With just one or two threads per core a CPU has a lot of cache space per thread. There are many cache hits even when the data accesses diverge for a while and then old data is reused.
The difference may be not as large as you think as GPUs can hold a lot more data in the registers.
But let's make up some numbers and say a GCN CU runs 12 heavy threads. That are 3 threads per 512bit wide SIMD unit (logical width is 2048 bit in ATIs case). A CPU with SMT also runs already 2 threads for let's say two 256bit SIMD units. Each thread (aka wavefront) on a CU has significantly more vector registers (in this example 85 instead of 16) available to store it's active data before any need to resort to the caches for reuse of data. Additionally, it would have access to the local memory array (64kB per CU) available as a user controlled cache for instance. This will result in a significantly lesser loaded cache system for the same throughput to begin with.
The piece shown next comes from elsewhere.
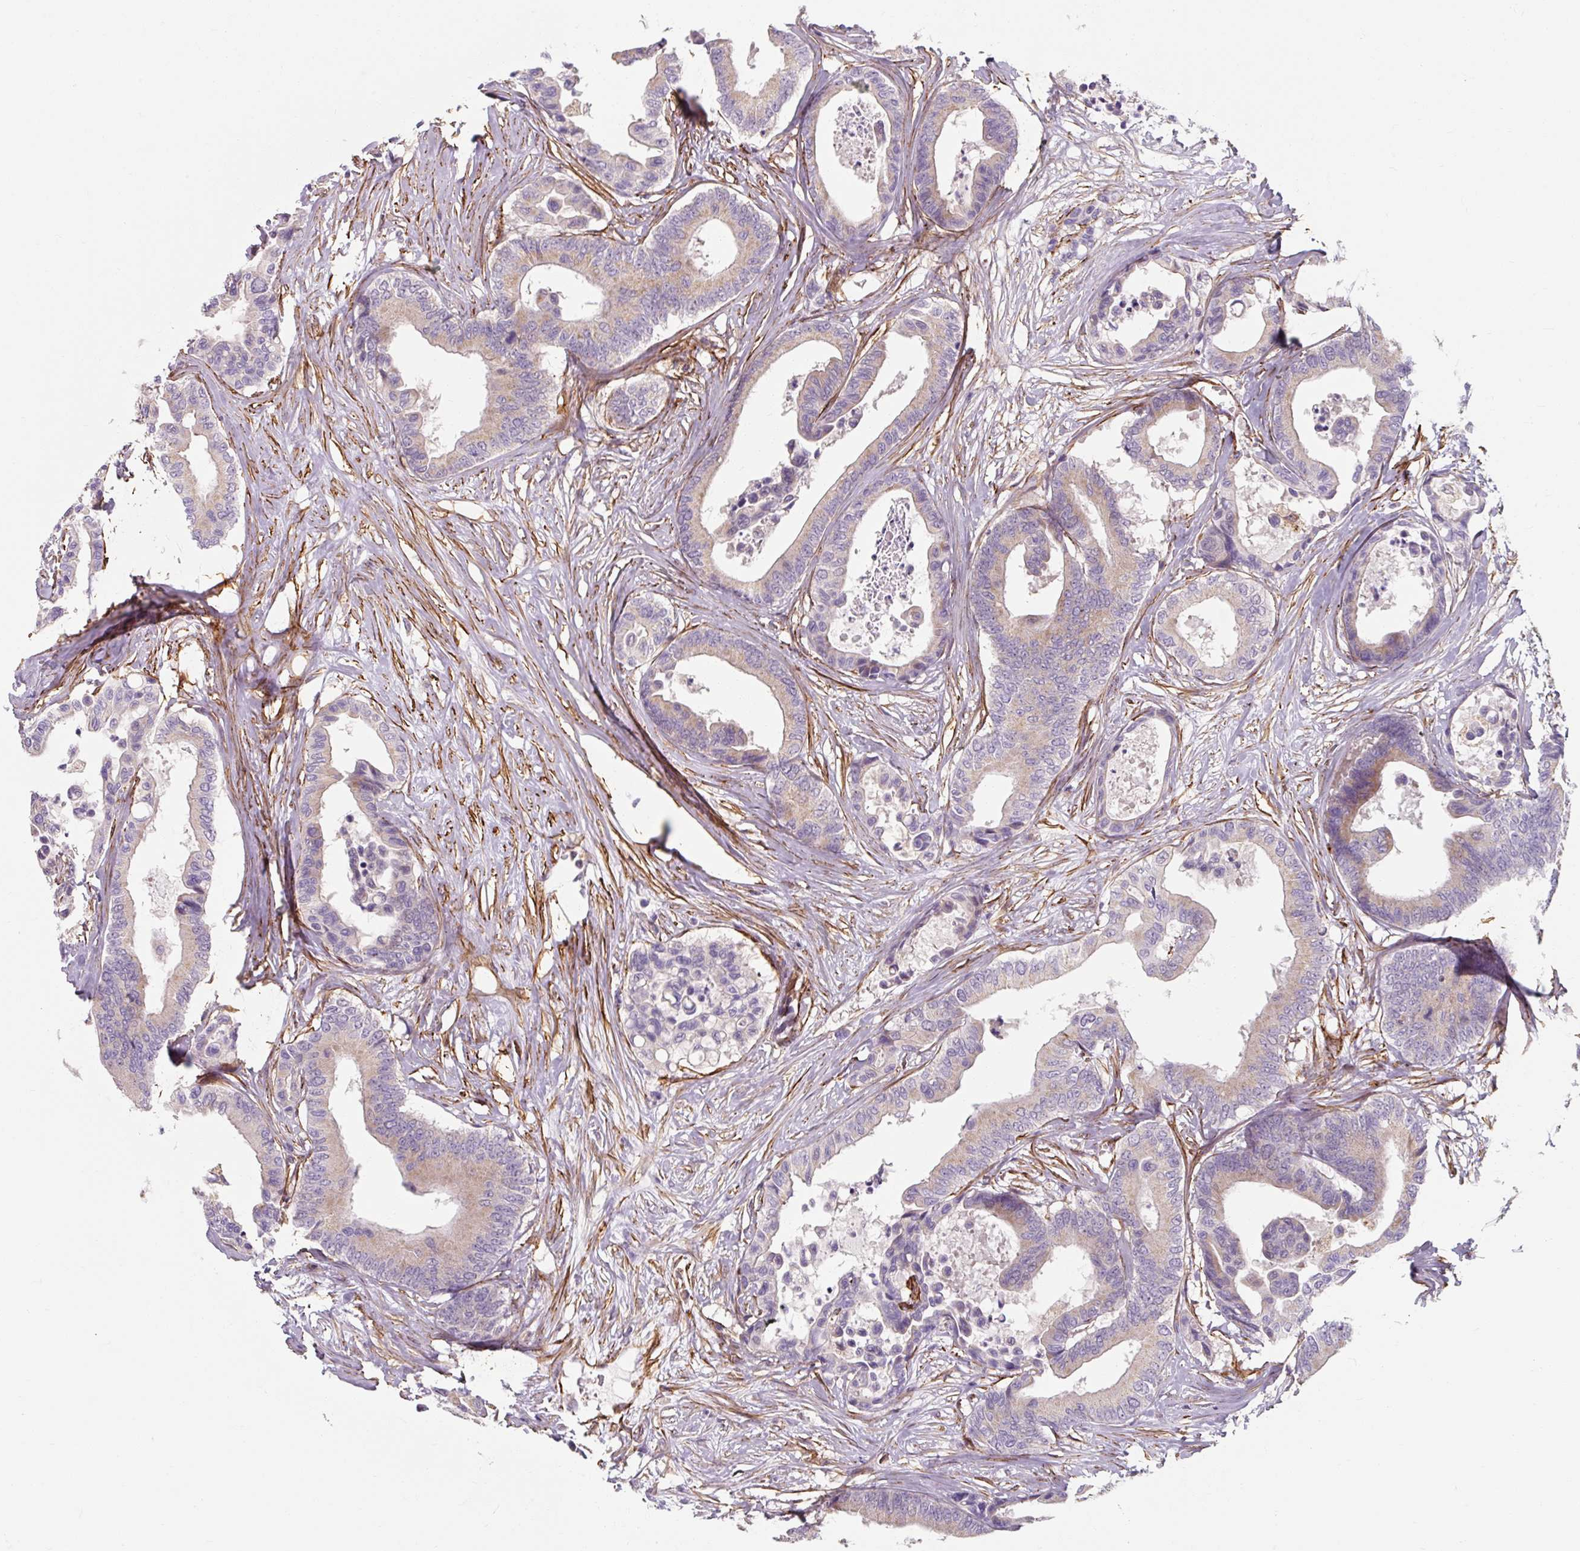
{"staining": {"intensity": "negative", "quantity": "none", "location": "none"}, "tissue": "colorectal cancer", "cell_type": "Tumor cells", "image_type": "cancer", "snomed": [{"axis": "morphology", "description": "Normal tissue, NOS"}, {"axis": "morphology", "description": "Adenocarcinoma, NOS"}, {"axis": "topography", "description": "Colon"}], "caption": "DAB immunohistochemical staining of human colorectal cancer (adenocarcinoma) shows no significant staining in tumor cells. Brightfield microscopy of immunohistochemistry stained with DAB (brown) and hematoxylin (blue), captured at high magnification.", "gene": "MRPS5", "patient": {"sex": "male", "age": 82}}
Each CU allows to read (that's what current GPUs already do) from 4 independent addresses per clock (4x16 byte/clock) from its L1, in addition, each of the 32 banks of the 64kB shared memory is able to deliver 4 byte/clock (coming from up to 32 different locations obviously).
For comparison, Sandybridge can load up to 2x16byte/clock (from 2 addresses). The interface between L1 und L2 cache in GCN is 64 (or even 128) bytes/clock wide, Sandybridge has 32 byte/clock. One has to normalize that to the clockspeed and the intended throughput of course. So let us do it:
GCN, single CU @ 850 MHz:
54.4 (108.8) GFlop/s (with fma)
256 kB vector register space for 12*64=768 simultaneous data elements, i.e. 85 floats per data element
8 kB scalar register space for the 12 threads
64 kB local memory
16 kB 64 way associative L1
108.8 GB/s local memory bandwidth
54.4 GB/s L1 cache bandwidth (L1<->L2 is the same)
Sandybridge core @ 3.4 GHz
54.4 GFlop/s (no fma available)
1 kB vector register space for 2*8 = 16 data elements with SMT (512 byte for 8 data elements without), i.e. 16 floats per data element
256 Byte (0.25 kB) integer register space for 2 threads
no explicit local memory
32 kB 8 way associative L1
108.8 GB/s L1 cache bandwidth (L1<->L2 is the same)
I still fail to see the distinct advantage the CPU is supposed to have. While it is true, that one can imagine problems where the L1 of the CPU can hold an extended working set for the data elements that may not fit in the registers of a GPU, it is very likely that the reduction of the needed L1 traffic outweighs that easily. Because after all, the available bandwidth/flop is very comparable.
GPUs on the other hand offer hardly any wiggle room. There are too many threads for each of them to get a decent amount of cache space. Only incredibly correlated accesses benefit from having a cache at all, such as constants shared between threads, and overlapping texture filter kernels. That's fine for rasterization graphics, but not for much else.
That is not true. First, for most problems one has indeed to fetch data from close locations for data elements lying close together (if not, organize your problem accordingly, it will also help the CPU), and it is definitely true for graphics, which is still your main concern, if I didn't misunderstand you.
And it is enough that another (or the same) thread needs data from the same cache line to have a benefit. Actually the conditions to see a positive effect of the caches are basically the same as on a CPU with the only real problem being completely random memory accesses for arrays far larger than any cache (higher for CPUs) and no arithmetics to hide the latency (GPUs are often better at this).
I found it actually quite amazing how much bandwidth you can realize on a GPU with random indexing (with basically no coherence between neighboring data elements) into a 16 MB buffer (far larger than any cache) when each access reads 16 bytes (it's more than you can expect from a CPU when reading from the L3 cache).
A high-end GPU has more storage and bandwidth in total. So instead of having just a few threads that manage to make painstakingly slow progress, you get several more of them.
Again, a high-end GPU does basically nothing for a problem with a low thread count. If you have just a single thread (wavefront/warp) per SIMD/SM on a high-end GPU, a GPU with half the number of units will execute the kernel at the same speed. Scaling the number of units doesn't scale the number of threads of a kernel.
AVX units are not humongous nor power hungry. Haswell should reach 500 GFLOPS for 1 billion transistors.
How do you count that? A quad core Sandybridge has already more than 900 million transistors for ~200 GFlop/s in single precision. Do you think two 256 bit FMA units per core and all those data paths necessary so they don't just idle are coming for free?